In den letzten Jahren sind Big-Tech-Plattformen zunehmend in die Kritik geraten, und die Vorwürfe gehen weit über wettbewerbswidriges Verhalten hinaus.

> Druck zur Preisgabe persönlicher Informationen
Digitale Plattformen verwenden sogenannte Dark Patterns – manipulative Benutzeroberflächen, die Nutzer zu Aktionen verleiten, die nicht ihren Vorlieben oder Erwartungen entsprechen. Gerade in den Bereichen Datenschutz und -sicherheit sind Dark Patterns keine Ausnahme. Google Maps fragt seine User zum Beispiel immer wieder, ob ein Ort, zu dem sie regelmäßig fahren, als „Zuhause“ oder „Arbeit“ markiert werden soll.
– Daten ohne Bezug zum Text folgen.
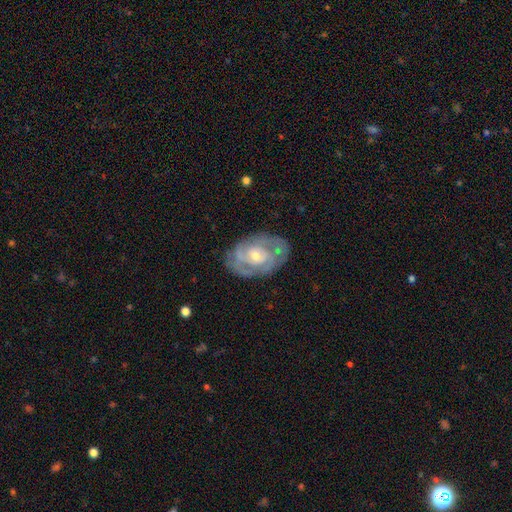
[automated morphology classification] smooth-or-featured: featured or disk: 77% | smooth: 17% | star or artifact: 6%
  disk-edge-on: no: 96% | yes: 4%
    bar: no: 69% | weak: 25% | strong: 5%
    has-spiral-arms: yes: 82% | no: 18%
      spiral-winding: tight: 61% | medium: 30% | loose: 9%
      spiral-arm-count: can't tell: 41% | 2: 34% | 3: 13% | 1: 5% | 4: 5% | more than 4: 3%
    bulge-size: small: 50% | moderate: 46% | large: 2% | none: 1% | dominant: 1%
  merging: none: 74% | minor disturbance: 18% | major disturbance: 6% | merger: 1%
Erst wenn die Nutzer zustimmen, werden die Pop-ups eingestellt. Klicken sie jedoch auf „Nicht jetzt“, werden sie nach ein paar Tagen erneut gefragt. Dies kann dazu führen, dass die Anwender schließlich ihre persönlichen Informationen preisgeben – nicht, weil sie das möchten, sondern einfach, um die lästigen Aufforderungen zu vermeiden. So gestalten Plattformen manchmal Standards oder Benutzeroberflächen, die den Nutzern keine oder wenig Wahl lassen oder ihnen unzureichende oder absichtlich verzerrte Informationen zur Verfügung stellen.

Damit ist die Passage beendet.